When the 'Star Trek' movies proved successful, the creator of the original series Gene Roddenberry was able to get 'Star Trek: The Next Generation' on the air. Avoiding networks this time, he sold the show directly into syndication. In Australia it appeared on Channel 9. It originally ran for six seasons from 1987 to 1994. It starred Patrick Stewart as Captain Jean-Luc Picard.
This showbag comes from a group of 3000 toys that was auctioned on 8 and 9 September 2002 by Goodman's at Double Bay. The toys, nearly all officially licensed merchandise from television productions, films and comic books, were accumulated in Australia by Barry Woodley since his youth. Most have their original packaging and have never been opened.

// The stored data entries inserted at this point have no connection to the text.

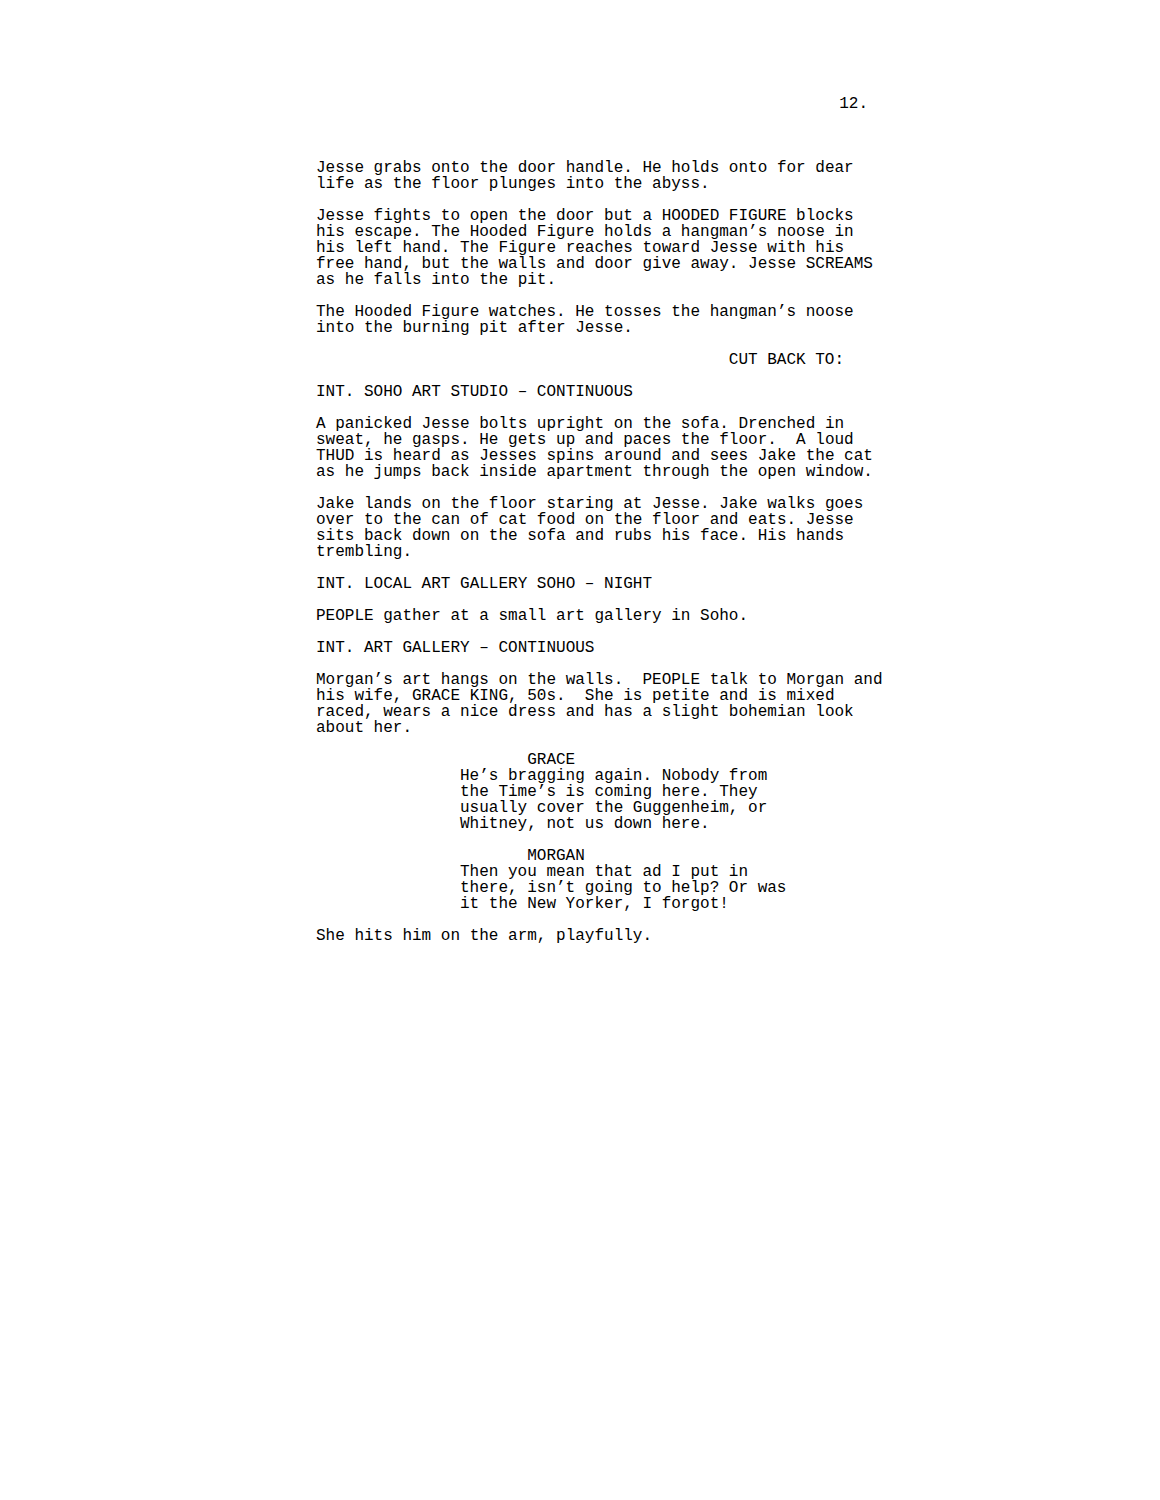12.
Jesse grabs onto the door handle. He holds onto for dear life as the floor plunges into the abyss.
Jesse fights to open the door but a HOODED FIGURE blocks his escape. The Hooded Figure holds a hangman’s noose in his left hand. The Figure reaches toward Jesse with his free hand, but the walls and door give away. Jesse SCREAMS as he falls into the pit.
The Hooded Figure watches. He tosses the hangman’s noose into the burning pit after Jesse.
CUT BACK TO:
INT. SOHO ART STUDIO – CONTINUOUS
A panicked Jesse bolts upright on the sofa. Drenched in sweat, he gasps. He gets up and paces the floor. A loud THUD is heard as Jesses spins around and sees Jake the cat as he jumps back inside apartment through the open window.
Jake lands on the floor staring at Jesse. Jake walks goes over to the can of cat food on the floor and eats. Jesse sits back down on the sofa and rubs his face. His hands trembling.
INT. LOCAL ART GALLERY SOHO – NIGHT
PEOPLE gather at a small art gallery in Soho.
INT. ART GALLERY – CONTINUOUS
Morgan’s art hangs on the walls. PEOPLE talk to Morgan and his wife, GRACE KING, 50s. She is petite and is mixed raced, wears a nice dress and has a slight bohemian look about her.
GRACE
He’s bragging again. Nobody from the Time’s is coming here. They usually cover the Guggenheim, or Whitney, not us down here.
MORGAN
Then you mean that ad I put in there, isn’t going to help? Or was it the New Yorker, I forgot!
She hits him on the arm, playfully.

This showbag is suitable for inclusion in the proposed exhibition about television in Australians' lives. In this context it can be used to illustrate themes relating to 'Children, television and the family' and merchandising.
The showbag was made by Benson's in Melbourne in 1995. The contents were made in Australia, China, Taiwan and Italy in 1995.
The showbag and its contents came from a collection of over 3000 toys accumulated by Barry Woodley of Sydney between 1980 and 2002. Woodley began collecting seriously at the age of 17. He was consistent in his approach, collecting only toy vehicles and robots licensed from television, film and other media such as comic books, that were in mint condition and in their original packaging. Woodley collected for his own pleasure and did not open the toys or play with them. The showbag and its contents were sold with the rest of the Woodley collection by Goodman's auctioneers in 2002.